5.6.3. Downloading datasets from the mldata.org repository

mldata.org is a public repository for machine learning data, supported by the PASCAL network .

The sklearn.datasets package is able to directly download data sets from the repository using the function sklearn.datasets.fetch_mldata.

For example, to download the MNIST digit recognition database:

>>> from sklearn.datasets import fetch_mldata
>>> mnist = fetch_mldata('MNIST original', data_home=custom_data_home)

The MNIST database contains a total of 70000 examples of handwritten digits of size 28x28 pixels, labeled from 0 to 9:

>>> mnist.data.shape
(70000, 784)
>>> mnist.target.shape
(70000,)
>>> np.unique(mnist.target)
array([ 0.,  1.,  2.,  3.,  4.,  5.,  6.,  7.,  8.,  9.])

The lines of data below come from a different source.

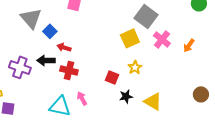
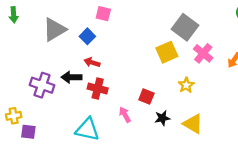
gray triangle: (31, 18) -> (54, 30), turned 40
blue square: (50, 31) -> (87, 36), moved
yellow star: (135, 67) -> (186, 85), moved
pink arrow: (82, 98) -> (125, 115), moved

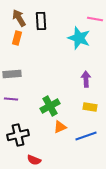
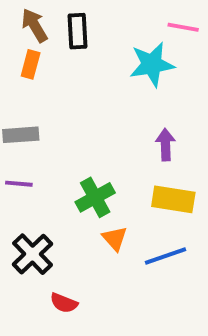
cyan star: (79, 38) -> (152, 64), turned -30
yellow rectangle: (90, 107) -> (173, 199), size x1.5
orange triangle: (60, 127) -> (115, 238), turned -48
black cross: (18, 135) -> (33, 254), turned -30

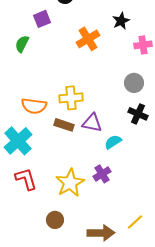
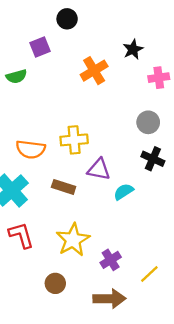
green semicircle: (22, 44) -> (16, 76), turned -132
brown rectangle: (64, 125) -> (64, 187), moved
purple cross: (102, 174) -> (111, 260), moved
yellow line: (135, 222) -> (149, 274), moved

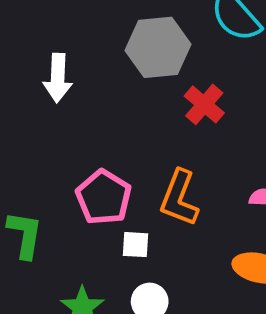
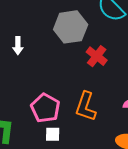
white arrow: (58, 78) -> (18, 46), size x0.7
white square: (136, 245) -> (53, 134), moved

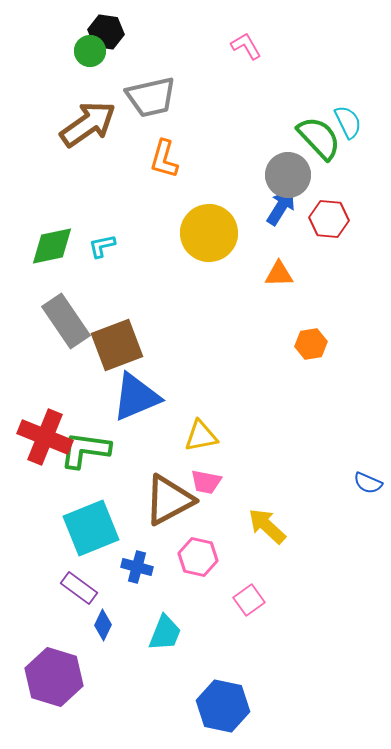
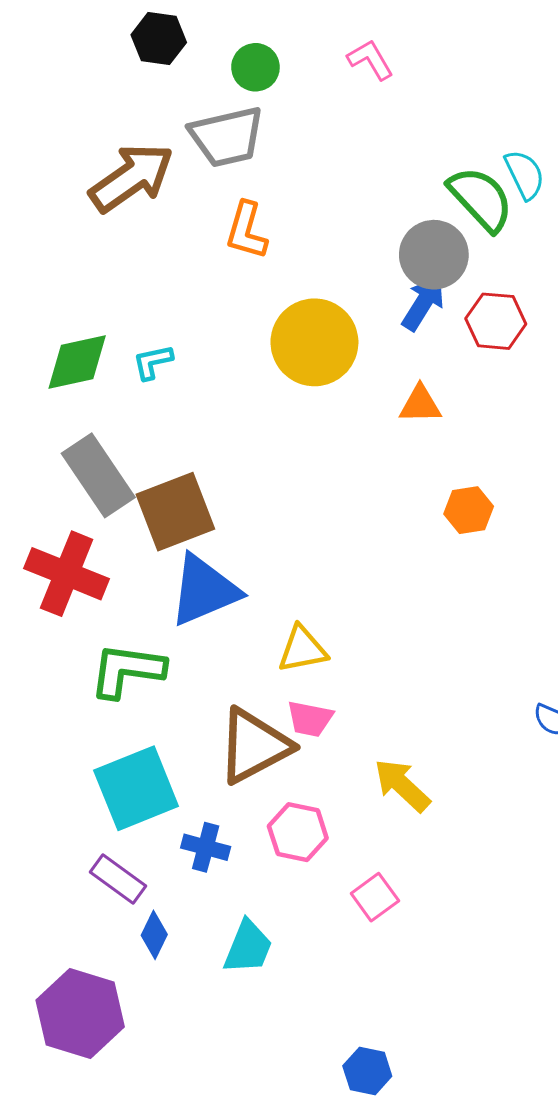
green circle: (90, 51) -> (255, 67), moved
red cross: (45, 437) -> (67, 574), moved
blue hexagon: (223, 706) -> (367, 1071), moved, size x0.6

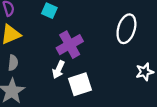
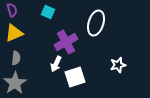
white ellipse: (126, 29) -> (96, 23), moved
white star: (145, 72) -> (118, 65), moved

After the first download, the dataset is cached locally in the path specified by the data_home keyword argument, which defaults to ~/scikit_learn_data/:

>>> os.listdir(os.path.join(custom_data_home, 'mldata'))
['mnist-original.mat']

Data sets in mldata.org do not adhere to a strict naming or formatting convention. sklearn.datasets.fetch_mldata is able to make sense of the most common cases, but allows to tailor the defaults to individual datasets:

  • The data arrays in mldata.org are most often shaped as (n_features, n_samples). This is the opposite of the scikit-learn convention, so sklearn.datasets.fetch_mldata transposes the matrix by default. The transpose_data keyword controls this behavior:

    >>> iris = fetch_mldata('iris', data_home=custom_data_home)
    >>> iris.data.shape
    (150, 4)
    >>> iris = fetch_mldata('iris', transpose_data=False,
    ...                     data_home=custom_data_home)
    >>> iris.data.shape
    (4, 150)
    
  • For datasets with multiple columns, sklearn.datasets.fetch_mldata tries to identify the target and data columns and rename them to target and data. This is done by looking for arrays named label and data in the dataset, and failing that by choosing the first array to be target and the second to be data. This behavior can be changed with the target_name and data_name keywords, setting them to a specific name or index number (the name and order of the columns in the datasets can be found at its mldata.org under the tab “Data”:

    >>> iris2 = fetch_mldata('datasets-UCI iris', target_name=1, data_name=0,
    ...                      data_home=custom_data_home)
    >>> iris3 = fetch_mldata('datasets-UCI iris', target_name='class',
    ...                      data_name='double0', data_home=custom_data_home)